Chipotle’s GMO ban is also fairly superficial. Most of the sane debate (and believe me, there’s plenty of insane debate) on GMOs is not about health hazards, but about the high-tech farming practices associated with genetically engineered seed. Chipotle is ditching GMO seed, but keeping the industrial farming. Chipotle’s corn will be sprayed with less of the herbicide glyphosate, but more of the herbicide atrazine. Instead of repelling pests with corn genetically engineered to resist insects, Chipotle’s farmers will be more likely to use other insecticides. Instead of getting oil from soybeans genetically engineered to tolerate being sprayed with herbicides, Chipotle is getting oil from sunflowers conventionally bred to tolerate being sprayed with herbicides.

In the public debate, the term GMO is a symbol that stands in for heavy pesticide use and environmentally dubious farming practices. Chipotle is just changing the symbol, not the things it symbolizes.

Instead of improving transparency, public-relations moves generally make the food system more opaque. Chipotle’s PR move is a bad deal for the public if it makes an idealistic young person think that by eating GMO-free burritos, they are fixing agriculture. Panera’s PR move is truly insidious if it convinces a single overweight dad that his high-calorie panini lunch is healthy.

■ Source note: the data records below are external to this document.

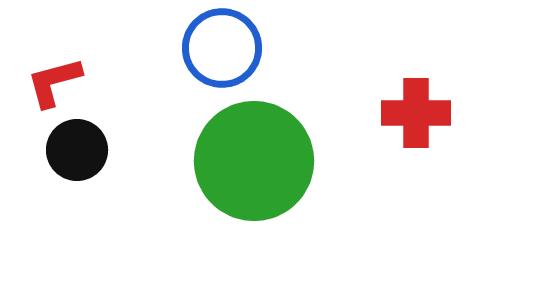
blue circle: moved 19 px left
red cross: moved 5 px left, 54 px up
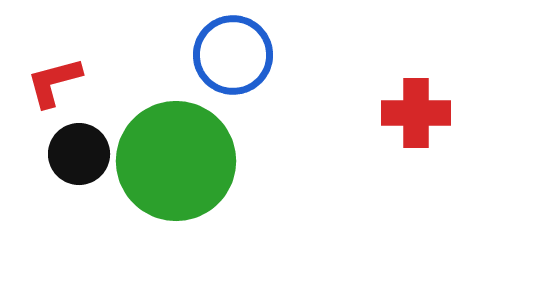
blue circle: moved 11 px right, 7 px down
black circle: moved 2 px right, 4 px down
green circle: moved 78 px left
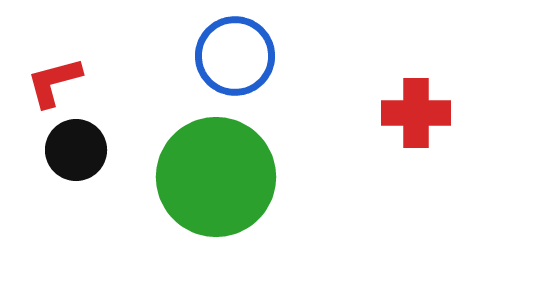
blue circle: moved 2 px right, 1 px down
black circle: moved 3 px left, 4 px up
green circle: moved 40 px right, 16 px down
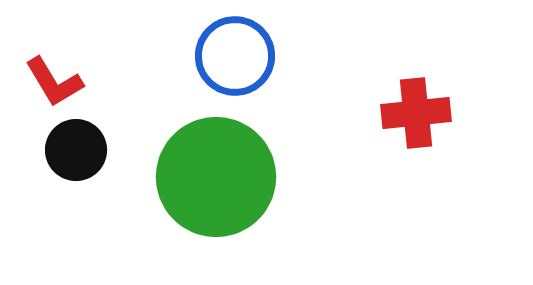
red L-shape: rotated 106 degrees counterclockwise
red cross: rotated 6 degrees counterclockwise
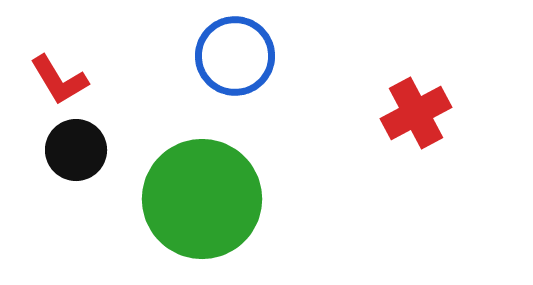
red L-shape: moved 5 px right, 2 px up
red cross: rotated 22 degrees counterclockwise
green circle: moved 14 px left, 22 px down
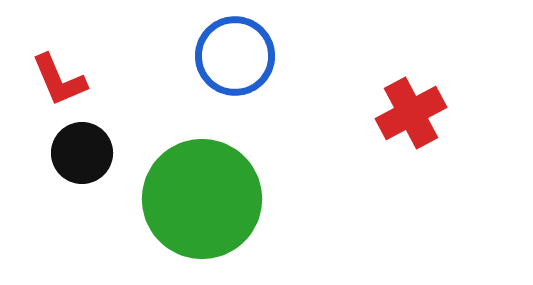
red L-shape: rotated 8 degrees clockwise
red cross: moved 5 px left
black circle: moved 6 px right, 3 px down
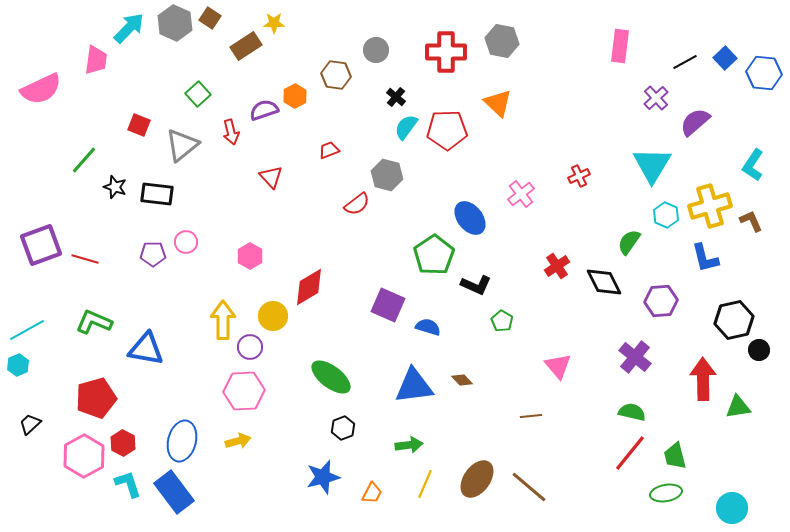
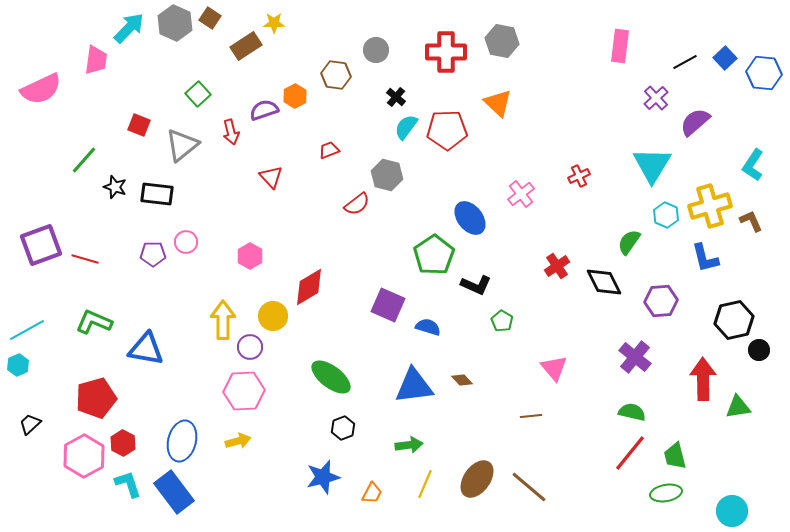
pink triangle at (558, 366): moved 4 px left, 2 px down
cyan circle at (732, 508): moved 3 px down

Food makers have a long history of using insubstantial health claims to sell food. Wonder Bread was the progenitor (“Builds strong bodies”), and that’s led to gluten-free Cocoa Pebbles, and POM promising its sugar water will help you “cheat death.” The trick is to provide eaters with an icon that seems to indicate health and quality, while actually doing almost nothing.

We tend to worry about the wrong things—Ebola, airplane crashes, and chemicals in food—while ignoring real dangers—car crashes, obesity, and climate change. Food companies capitalize on our risk blindness. It’s cheaper to make a superficial shift. As a Chipotle executive noted, the cost of eliminating GMOs was “de minimis.” Real change, like eliminating antibiotics, affects the bottom line. If consumers can’t differentiate between real and token changes, which do you think companies will choose?